Supported Platforms:
Host: Intel® Core™ Ultra (former Meteor Lake)
NPU device: NPU 3720
OS: Ubuntu* 22.04 64-bit (with Linux kernel 6.6+), MS Windows* 11 64-bit (22H2, 23H2)
Supported Inference Data Types
The NPU plugin supports the following data types as inference precision of internal primitives:
Floating-point data types: FP32, FP16
Quantized data types: U8 (quantized models may be int8 or mixed FP16-INT8)
Computation precision for the HW is FP16.

For more details on how to get a quantized model, refer to the Model Optimization guide and NNCF tool quantization guide.

Model Caching

Model Caching helps reduce application startup delays by exporting and reusing the compiled model automatically. The following two compilation-related metrics are crucial in this area:

First Ever Inference Latency (FEIL)
Measures all steps required to compile and execute a model on the device for the first time. It includes model compilation time, the time required to load and initialize the model on the device and the first inference execution.
First Inference Latency (FIL)
Measures the time required to load and initialize the pre-compiled model on the device and the first inference execution.

UMD Dynamic Model Caching

UMD model caching is a solution enabled by default in the current NPU driver. It improves time to first inference (FIL) by storing the model in the cache after the compilation (included in FEIL), based on a hash key. The process may be summarized in three stages:

  1. UMD generates the key from the input IR model and build arguments

  2. UMD requests the DirectX Shader cache session to store the model with the computed key.

  3. All subsequent requests to compile the same IR model with the same arguments use the pre-compiled model, reading it from the cache instead of recompiling.

OpenVINO Model Caching

OpenVINO Model Caching is a common mechanism for all OpenVINO device plugins and can be enabled by setting the ov::cache_dir property. This way, the UMD model caching is automatically bypassed by the NPU plugin, which means the model will only be stored in the OpenVINO cache after compilation.

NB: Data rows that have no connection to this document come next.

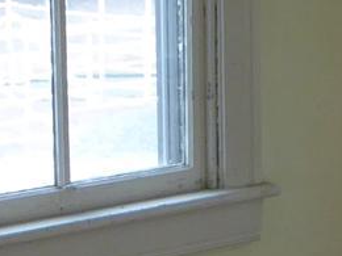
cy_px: 242
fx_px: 1867
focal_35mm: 189
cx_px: 250
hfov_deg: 10.4
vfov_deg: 7.8
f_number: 3.3
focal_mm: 4.3
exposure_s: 1/60
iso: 160
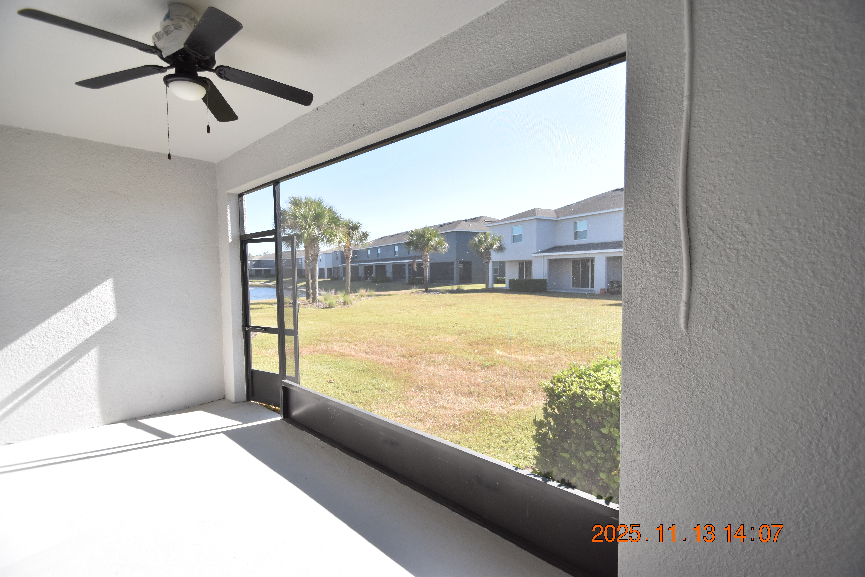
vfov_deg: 77.3
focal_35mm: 15
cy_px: 288
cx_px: 432
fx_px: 360
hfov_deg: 100.4
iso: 800
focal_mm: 10
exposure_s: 1/2000
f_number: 3.5
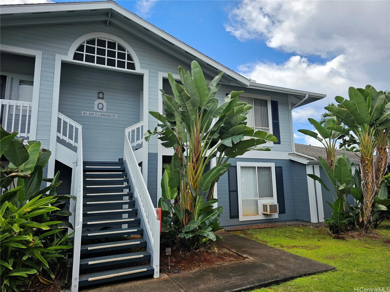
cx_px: 195
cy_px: 146
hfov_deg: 73.9
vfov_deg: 58.9
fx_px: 259
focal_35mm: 23
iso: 10
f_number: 1.7
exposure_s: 1/516
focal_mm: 6.3
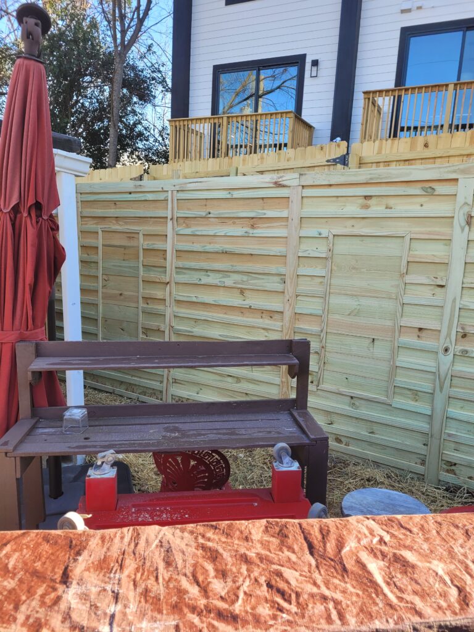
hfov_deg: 53.1
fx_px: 475
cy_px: 316
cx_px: 237
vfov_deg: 67.3
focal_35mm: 26
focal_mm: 5.4
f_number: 1.8
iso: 40
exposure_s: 1/268
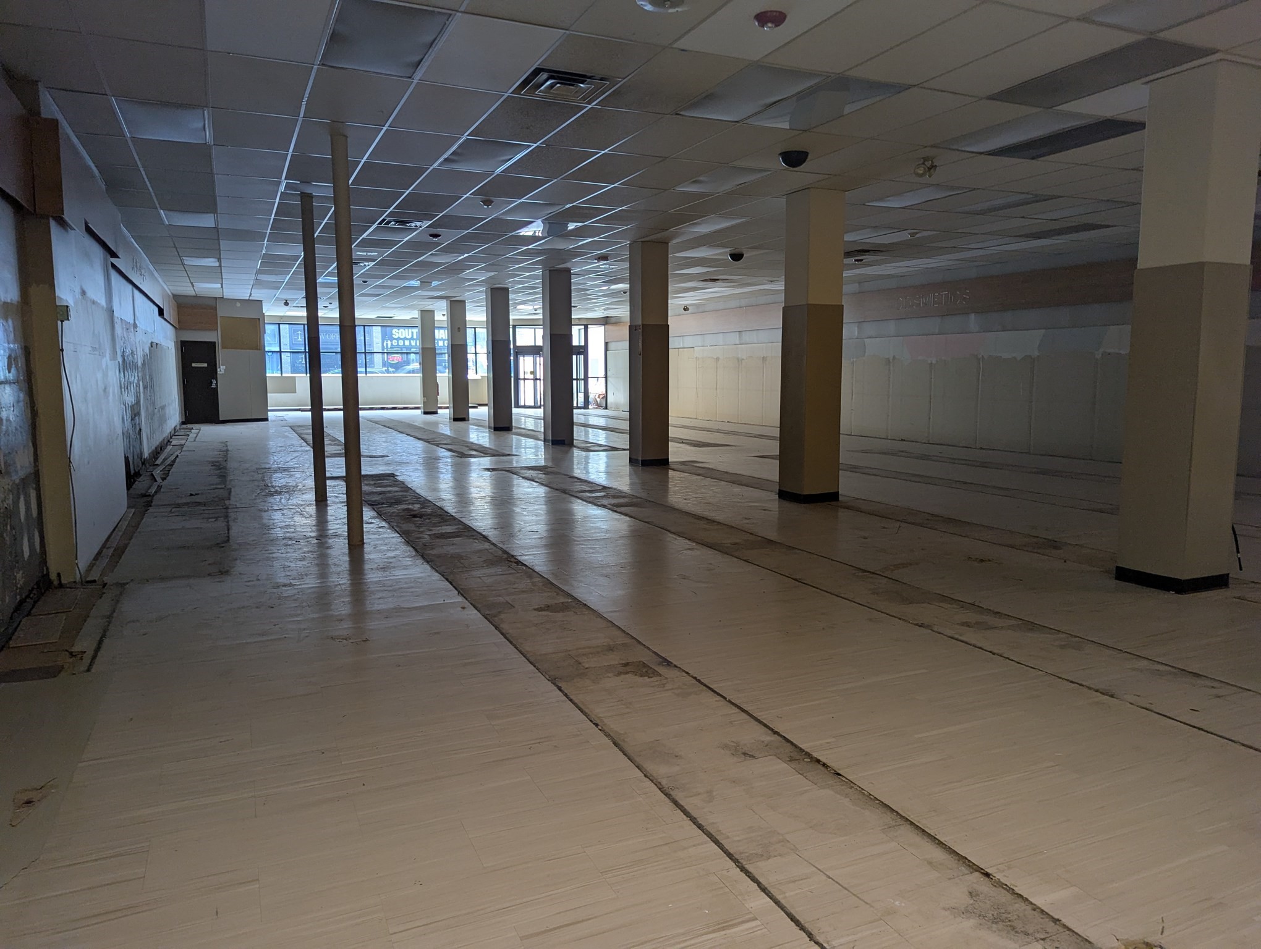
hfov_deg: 71.5
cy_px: 474
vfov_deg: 56.9
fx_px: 876
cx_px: 630
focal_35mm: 24
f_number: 1.85
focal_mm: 6.81
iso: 54
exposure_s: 1/31.3
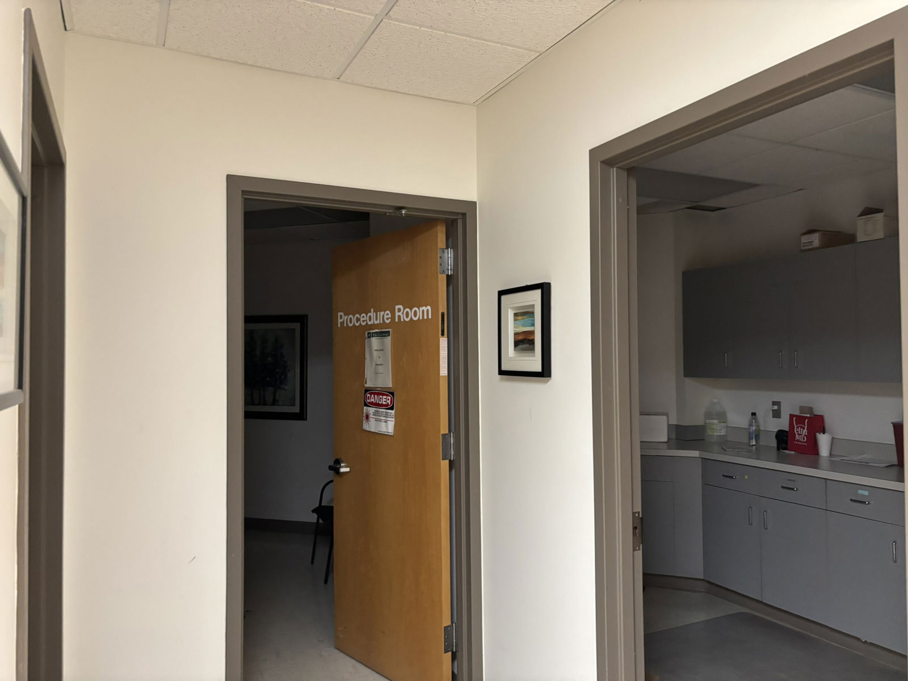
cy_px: 340
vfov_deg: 53.1
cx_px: 454
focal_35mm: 26
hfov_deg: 67.3
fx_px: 682
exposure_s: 1/40
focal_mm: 5.96
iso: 500
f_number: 1.6
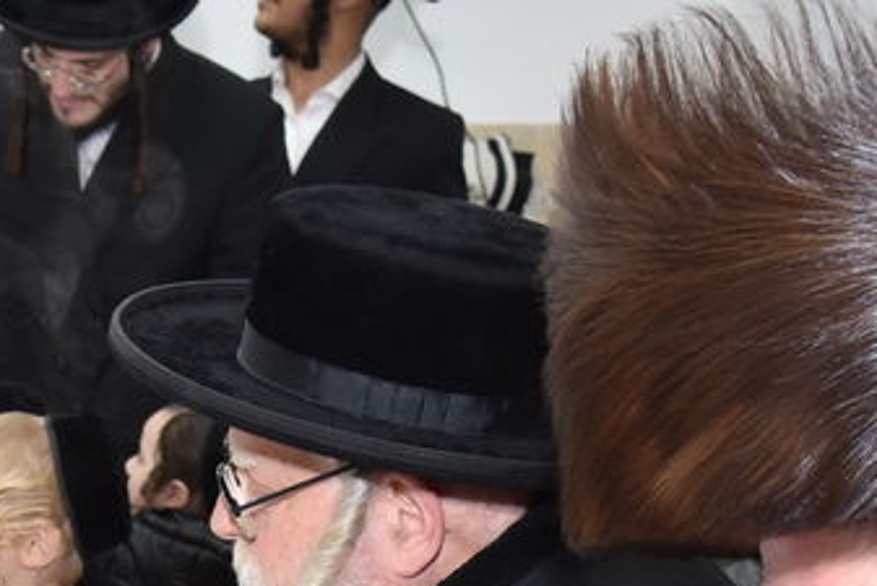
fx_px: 3851
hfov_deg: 12.8
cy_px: 904
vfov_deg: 8.5
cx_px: -44
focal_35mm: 158
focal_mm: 38
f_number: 8
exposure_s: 1/160
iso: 800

When a cache hit occurs for subsequent compilation requests, the plugin will import the model instead of recompiling it.

For more details about OpenVINO model caching, see the Model Caching Overview.

Supported Features and properties

The NPU device is currently supported by AUTO and MULTI inference modes (HETERO execution is partially supported, for certain models).

The NPU support in OpenVINO is still under active development and may offer a limited set of supported OpenVINO features.

Supported Properties:

ov::caching_properties
ov::enable_profiling
ov::hint::performance_mode
ov::hint::num_requests
ov::hint::model_priority
ov::hint::enable_cpu_pinning
ov::log::level
ov::device::id
ov::cache_dir
ov::internal::exclusive_async_requests
ov::supported_properties
ov::streams::num
ov::optimal_number_of_infer_requests
ov::range_for_async_infer_requests
ov::range_for_streams
ov::available_devices
ov::device::uuid
ov::device::architecture
ov::device::full_name

Note

The optimum number of inference requests returned by the plugin based on the performance mode is 4 for THROUGHPUT and 1 for LATENCY. The default mode for the NPU device is LATENCY.

Import/Export:

Offline compilation and blob import is supported but only for development purposes. Pre-compiled models (blobs) are not recommended to be used in production. Blob compatibility across different OpenVINO versions/ NPU driver versions is not guaranteed.

Limitations

  • Currently, only the models with static shapes are supported on NPU.

  • Running the Alexnet model with NPU may result in a drop in accuracy. At this moment, the googlenet-v4 model is recommended for classification tasks.